Comprehensive Guide to Statistics for High-Quality Data Analytics
1. Descriptive Statistics
1.1 Measures of Central Tendency
Solved Problem 1: Mean Calculation
Problem: Find the mean of the dataset [10, 20, 30, 40, 50].
Solution:
Mean = (10 + 20 + 30 + 40 + 50) / 5 = 30
Solved Problem 2: Median Calculation
Problem: Find the median of [5, 10, 15, 20, 25, 30].
Solution:
Since the dataset has an even number of elements, the median is the average of the two
middle values:
Median = (15 + 20) / 2 = 17.5
Solved Problem 3: Mode Calculation
Problem: Find the mode of [4, 5, 6, 7, 5, 8, 5, 9].
Solution: The number 5 appears most frequently. Hence, Mode = 5.
2. Inferential Statistics
Solved Problem 6: Binomial Probability
Problem: A fair coin is flipped 4 times. What is the probability of getting exactly 2 heads?

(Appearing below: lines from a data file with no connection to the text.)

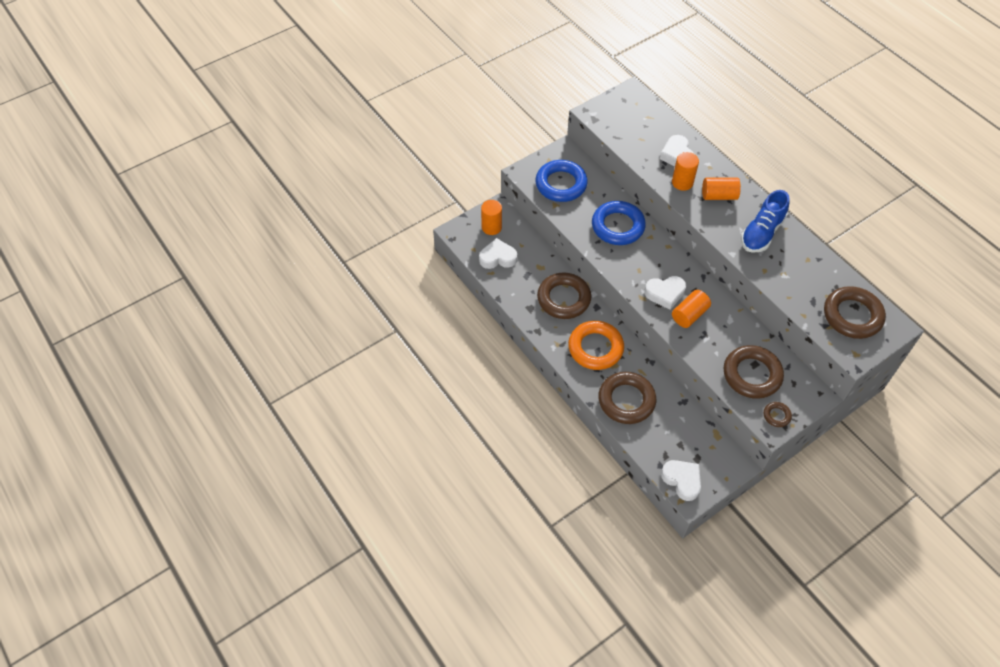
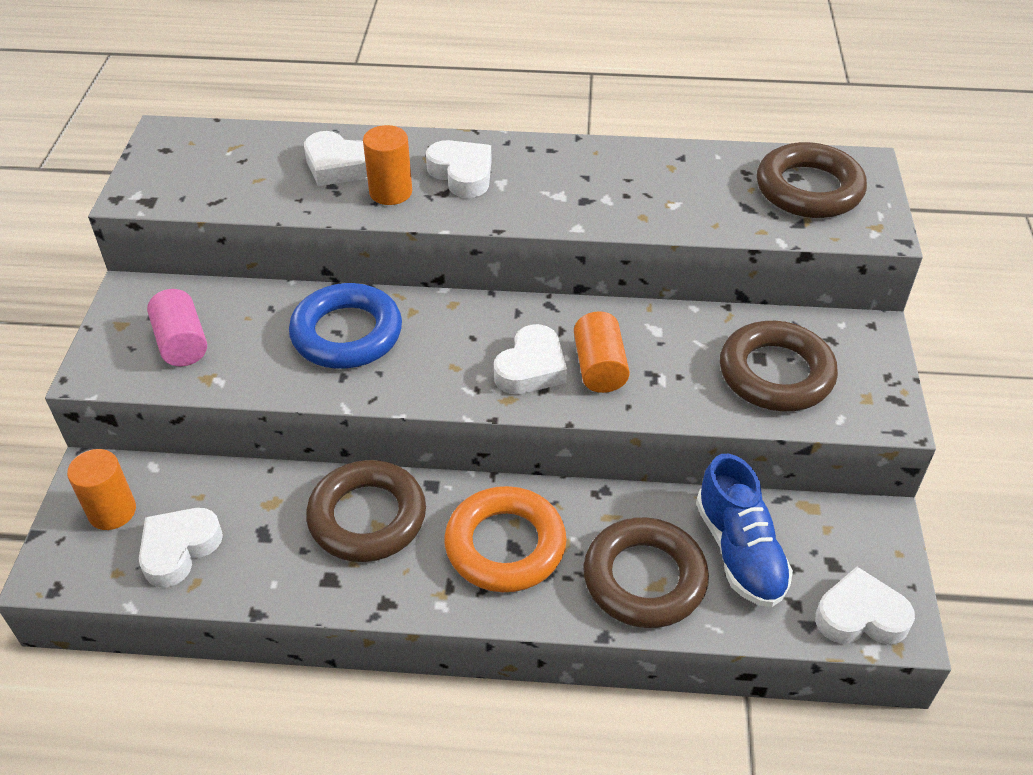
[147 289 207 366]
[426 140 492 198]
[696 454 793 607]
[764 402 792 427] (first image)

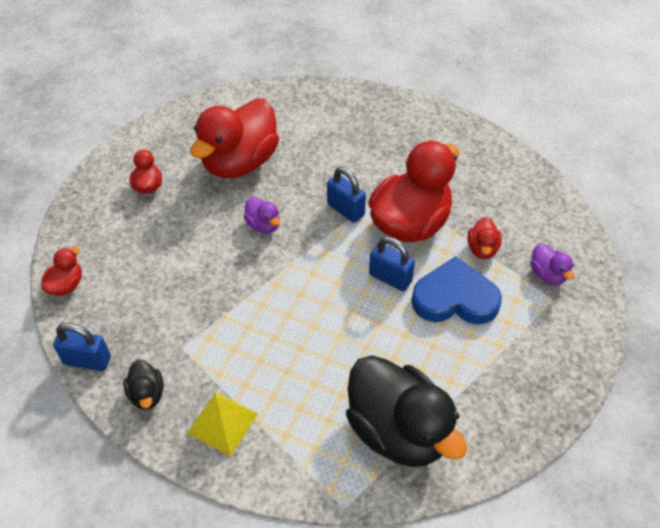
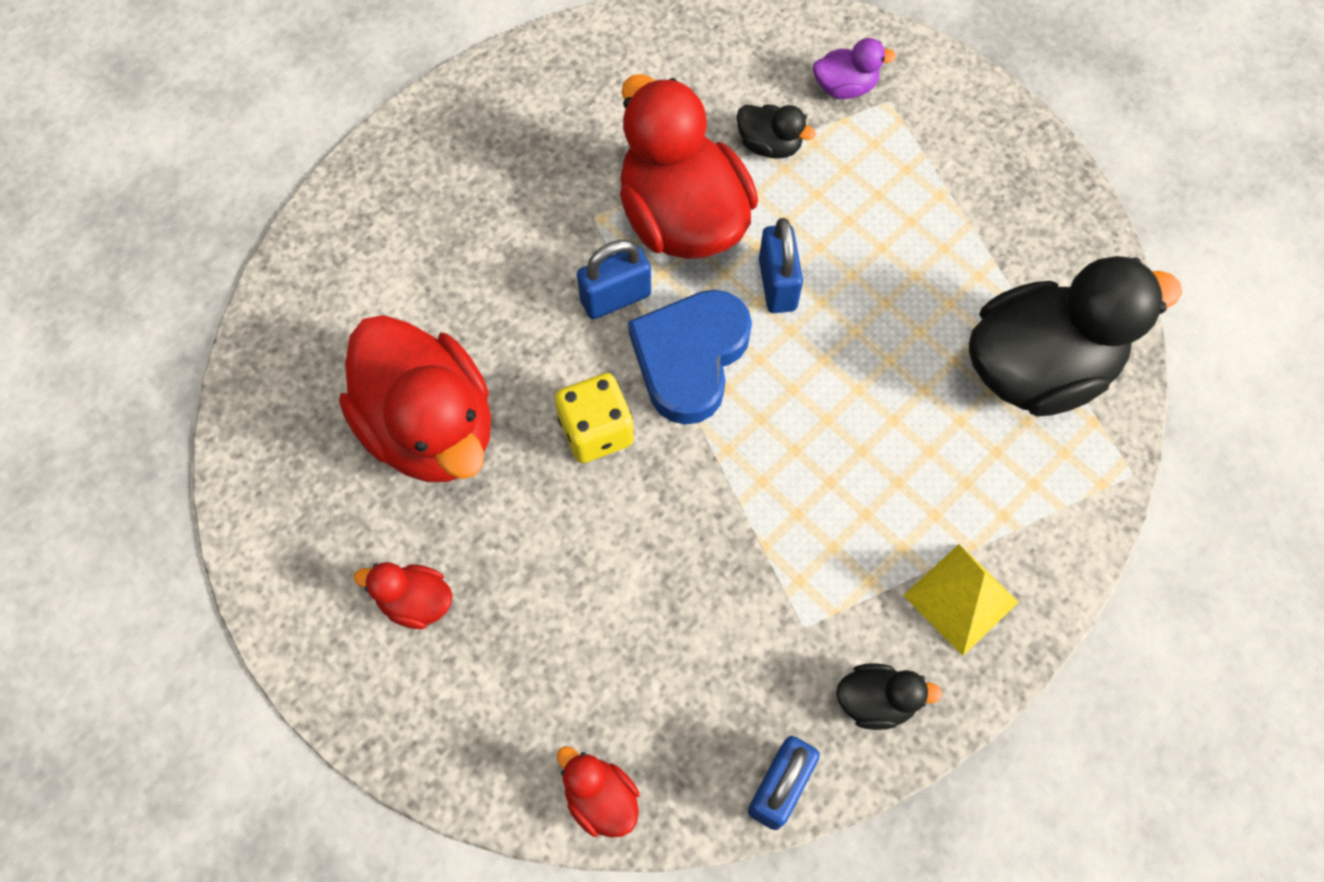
[555 373 634 463]
[628 290 752 425]
[736 105 816 159]
[759 218 803 313]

Solution: Using the binomial probability formula:
P(2 heads) = 6 * (0.5)^2 * (0.5)^2 = 0.375
3. Regression Analysis
Solved Problem 8: Simple Linear Regression
Problem: Given the data X = [1, 2, 3, 4] and Y = [2, 2.5, 3.5, 5], find the regression equation.
Solution: Using the least squares method, we get:
Regression equation: Y = 1.2 + 0.9X
Practice Problems (For You to Try)
1. Calculate the mean, median, and mode for [10, 12, 14, 14, 18, 20].
2. A dataset has a mean of 20 and a standard deviation of 5. Find the variance.
3. A dice is rolled 3 times. Find the probability of getting exactly 2 sixes.
4. A university claims students study 6 hours per day. A survey shows a mean of 5.5 hours
with a standard deviation of 1 hour. Use a t-test to verify the claim.
5. Given data (X: [1, 2, 3], Y: [3, 6, 9]), calculate the Pearson correlation coefficient.